- Date: 6–13 October
- Edition: 3rd
- Surface: Hard (indoor)
- Location: Roanne, France

Champions

Singles
- Benjamin Bonzi

Doubles
- Nicolás Barrientos / David Pel
| Open de Roanne |

= 2024 Open de Roanne =

The 2024 Open Auvergne-Rhône-Alpes de Roanne, was a professional tennis tournament played on indoor hardcourts. It was the third edition of the tournament which was part of the 2024 ATP Challenger Tour.
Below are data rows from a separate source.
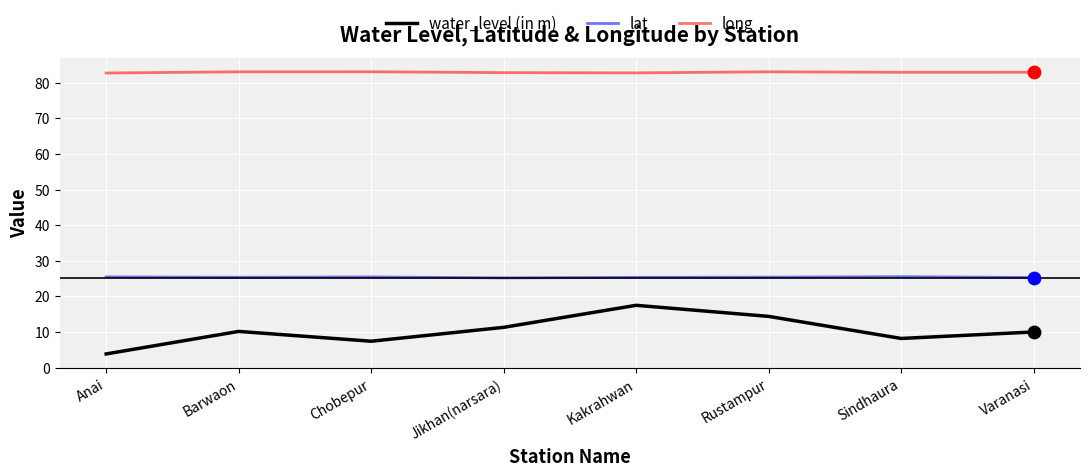

What are all the series names shown in the legend?

water_level (in m), lat, long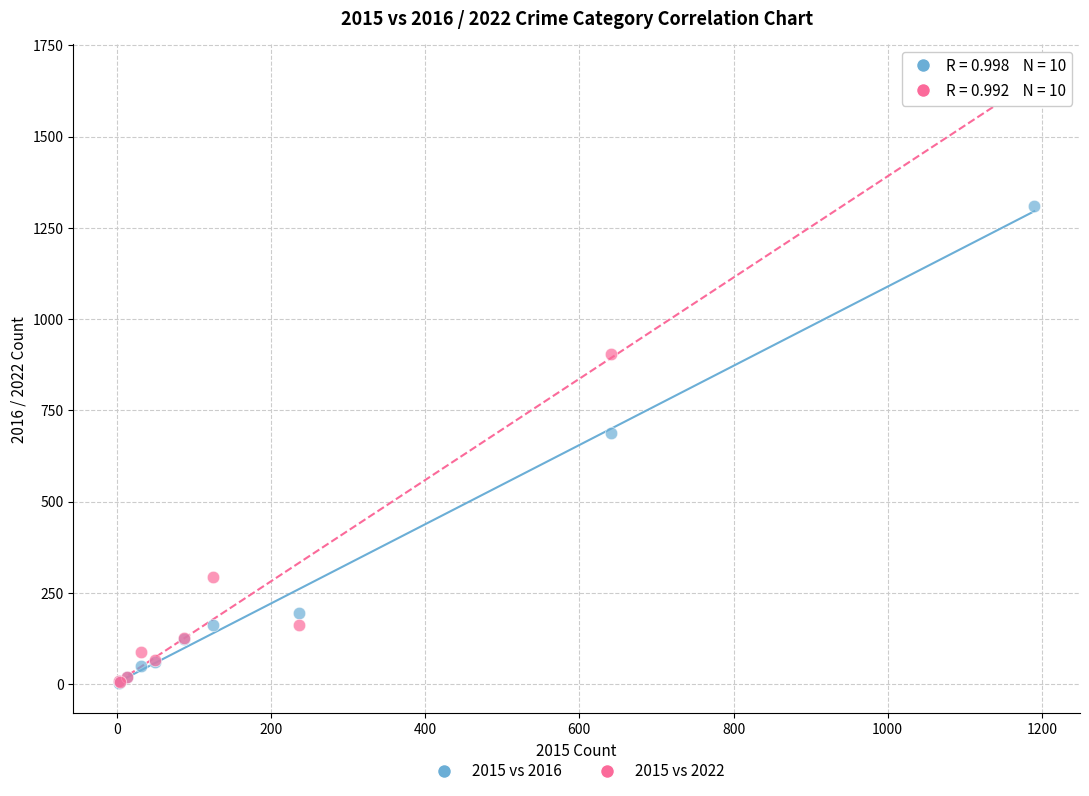

Which series has the largest Y range (max minus min)?

2015 vs 2022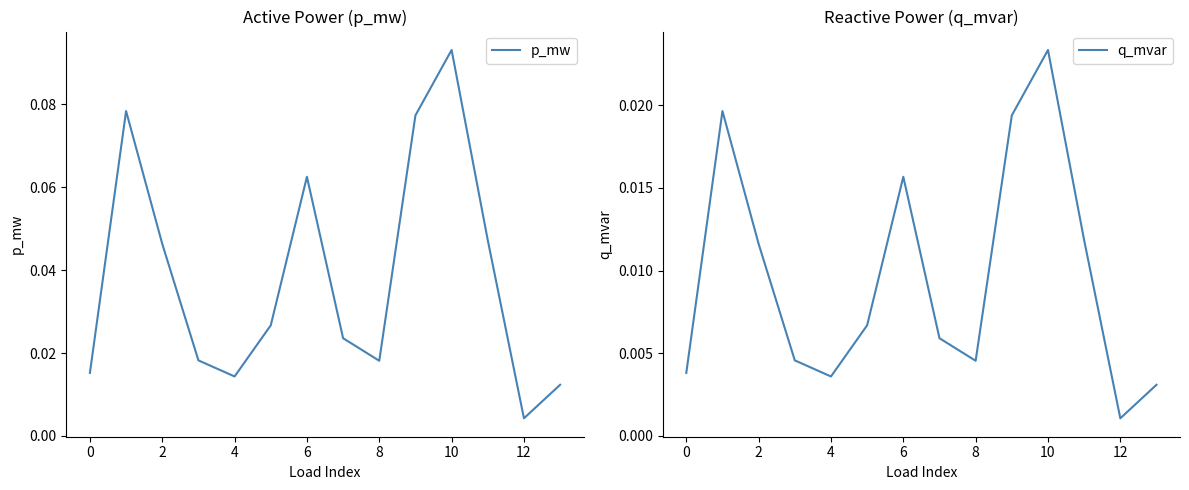

The value of p_mw at 9 is 0.1. True or false?

False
It took place in Roanne, France between 6 and 13 October 2024.

==Singles main-draw entrants==
===Seeds===

| Country | Player | Rank^{1} | Seed |
|---|---|---|---|
| GBR | Cameron Norrie | 52 | 1 |
| FRA | Quentin Halys | 100 | 2 |
| ITA | Mattia Bellucci | 101 | 3 |
| CRO | Duje Ajduković | 117 | 4 |
| FRA | Luca Van Assche | 121 | 5 |
| FRA | Pierre-Hugues Herbert | 123 | 6 |
| FRA | Lucas Pouille | 125 | 7 |
| FRA | Constant Lestienne | 138 | 8 |

- ^{1} Rankings are as of 30 September 2024.

===Other entrants===
The following players received wildcards into the singles main draw:
- FRA Gabriel Debru
- FRA Théo Papamalamis
- FRA Luca Van Assche

The following players received entry into the singles main draw as alternates:
- FRA Clément Chidekh
- FRA Calvin Hemery
- FRA Matteo Martineau

The following players received entry from the qualifying draw:
- FRA Robin Bertrand
- FRA Étienne Donnet
- ESP David Jordà Sanchis
- UKR Vitaliy Sachko
- NED Jelle Sels
- SWE Elias Ymer

The following players received entry as lucky losers:
- SUI Antoine Bellier
- CZE Jiří Veselý

==Champions==
===Singles===

- FRA Benjamin Bonzi def. FRA Matteo Martineau 7–5, 6–1.

===Doubles===

- COL Nicolás Barrientos / NED David Pel def. SUI Jakub Paul / CZE Matěj Vocel 4–6, 6–3, [10–6].